Bir düşünün öğretmene ihtiyacı olan bir ülke var ve o ülkenin maliye bakanı “bütçe kısıtlı” diyerek atamalar yapılamayacak diyor, oda yetmiyor, “90 bin öğretmenle idare etmeye çalışıyoruz” gibi vahim bir açıklama yapıyor.
Ne vahimdir ki bu ülkede 295 bin atama bekleyen öğretmen var, Devletin şu an 127 bin öğretmene ihtiyacı var bu demek oluyor ki 168 bin öğretmen adayı boşta kalıyor.
Şimdi soru şu…
Kocaman bir ülkenin eğitimden önemli ne olabilir, bütçe kavramı neye göre eğitime öğretmen alımlarına engel?
Türkiye gibi büyük bir memleketten bahsediyoruz genç nüfusumuz birçok ülkeden fazla ve eğitime muhtaç gelecek nesillerimiz var gençlerimizi yetiştiremezsek gelecek kaygısından da kurtulamayız.
Asla unutmayın eğitimsiz nesiller birbirine zarar verir. Türkiye olarak buna müsama göstermeyiz.
Buraya kadar tamam, lakin halletmemiz gereken konular var.
Öğretmenlerimiz ne çok sıkıntılar içinde eğitim verdiğini biliyoruz.
Büyük şehirlerde belki daha az problemleri varmış gibi görünse de, büyük şehirlerde de devletin verdiği maaşla bir öğretmenin geçinmesi büyük sorun.
Maddi sıkıntılar yaşayan değerli öğretmenlerimizin birçoğu ek işler yapmak zorunda buda öğretmenlerimizin sıkıntılı süreçler yaşamasına sebep oluyor.

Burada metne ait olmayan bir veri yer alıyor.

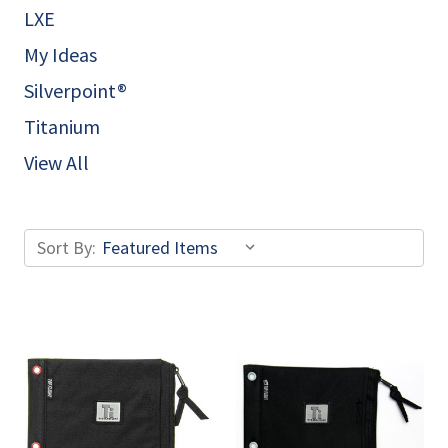
LXE
My Ideas
Silverpoint®
Titanium
View All
Sort By:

Diğer taraftan kırsal kesimlerdeki öğretmenlerimizin yaşam şartlarının zorluğu tartışılmaz, hepimiz biliriz; kırsal kesimlerdeki bazı beyinlerin eğitime bakış açılarını maalesef ki değerli öğretmenlerimiz çocuklardan önce bu geri zihniyetleri eğitirken daha çok zorlanıyor.
Buna rağmen bütün öğretmenlerimiz gönülden yaptıkları mesleklerini zevkle yapıyorlar, onlarda biliyorlar ki her yetiştirdiği çocuk bir hayat bir ömür bundan daha üstün bir duygu onlar için olamaz.
Bu böyleyken öğretmenlerimizin yaşam şartlarını daha da kolaylaştırmak, buna öğretmenlerimizin yaşam şartlarını iyileştirmekle başlamalıyız.
Diğer taraftan okul düzeni ve sınıflara göre öğrenci dağılımını dikkatle ve itinayla yaparsak hem öğretmenlerimiz verdiği eğitime daha çok zaman ayırır hem de öğrencilerimiz daha iyi derslerini algılayabilirler.
Tüm bu zorluklara rağmen görevini tam hakkıyla yapan değerli öğretmenlerimizin ellerinden öpüyor ve önlerinde saygıyla eğiliyoruz.
“Bana bir harf öğretenin 40 Yıl kölesi olurum” diyerek eğitimin ne kadar önemli olduğunu vurgulayan HZ Ali’yide hürmetle anıyoruz.